Recently I found some great, local deals on fish.  Now I am the kind of person who could eat fish 3 times a day, every day.  Since my husband grew up in Alaska and did actually have fish more than he cares to remember as a kid, I reign myself in a bit as he gets tired of it.
That just means that I make fish often for our evening meal when it is just me and the kids (Mr B works 2nd shift so he isn't home).

In the South, this we call this meal supper.

Sockeye salmon is also known as red salmon.  It has a red flesh that is unique in salmon due to its diet and happens to be my favorite salmon.  When buying your fish, make sure your salmon is always wild caught (should be on the package) as farmed salmon loses out on health benefits, and also make sure that the fish wasn't treated with chemicals.  "Fish" should be the only ingredient.

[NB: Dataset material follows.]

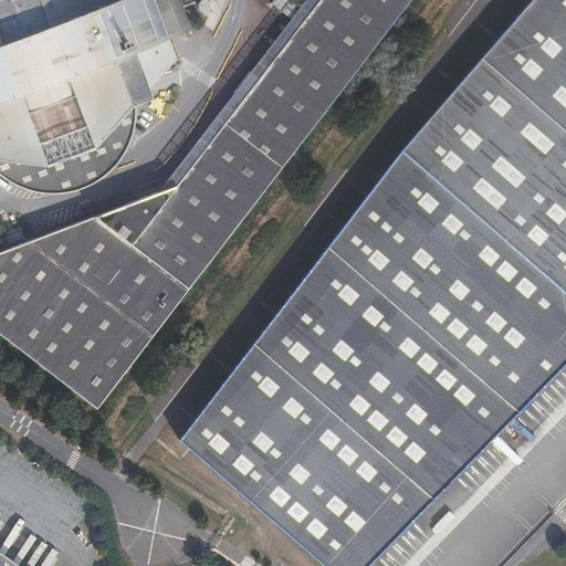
[(241,100),(176,185),(166,197),(157,191),(123,205),(107,224),(95,215),(90,217),(0,250),(0,333),(96,407),(408,0),(317,0),(258,77),(250,71),(232,93),(241,100)]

Poaching is one of my new favorite ways to have salmon.  It wasn't something I had often done with fish, but had with chicken.  The THM book mentions poaching in several recipes and will also walk you thru it step by step.
I am poaching in a shallow pan, and will add that I did stay closer by to spoon the cooking liquid over the pieces that weren't fully submerged.  I think watching Food Network lately has made me more secure in my cooking(?) but the real thing is that it is just food.  As long as the fish isn't raw, and it won't be, it is all good.
The seasonings here sound more spicy than they really are.  They are not overwhelming or strong so feel free to add more if you like a bit of a kick.  I would call this flavorful, but not 'hot'.   My kids enjoyed this as well as I did.
And the left-overs warmed up quite well the next day for Mr B at work, and he enjoyed this meal.


Satifying Sockeye Salmon Supper-S

(serves about 4)

1-1/4 # wild-caught salmon, I used sockeye/red
1 can lowfat coconut milk (the kind in a can from the Asian food aisle of the grocery store)
1 tbsp red curry paste
2 cups water
salt/pepper
1 bag mixed, frozen vegetables (mine was broccoli, cauliflower and some carrots.  I didn't put any carrots in my serving, but the kids ate them).
Dreamfield's angelhair pasta (traditional pasta for the kids)

Cook the pasta according to directions on box.  Make sure you only give yourself the specified serving.

Cook the frozen veggies according to the directions on the bag for stovetop, but sub coconut milk in place of water. Be careful not to overcook as they can get mushy.



In a large skillet that is also deep, combine the remainder of the coconut milk, the red curry paste and some water (about 1 cup, more if needed ) to cover/poach the fish.

Bring this liquid to a simmer and put your salmon, thawed, into the liquid.  Cover and keep it at a simmer to allow fish to poach for about 6 minutes.  Turn the fish over if it isn't completely covered and allow to further simmer for another 6 minutes.   If your fish is submerged then just let it go for about 12-15 minutes.

Serve fish with pasta and veggies with sauce from fish spooned over top.  Salt and pepper to taste.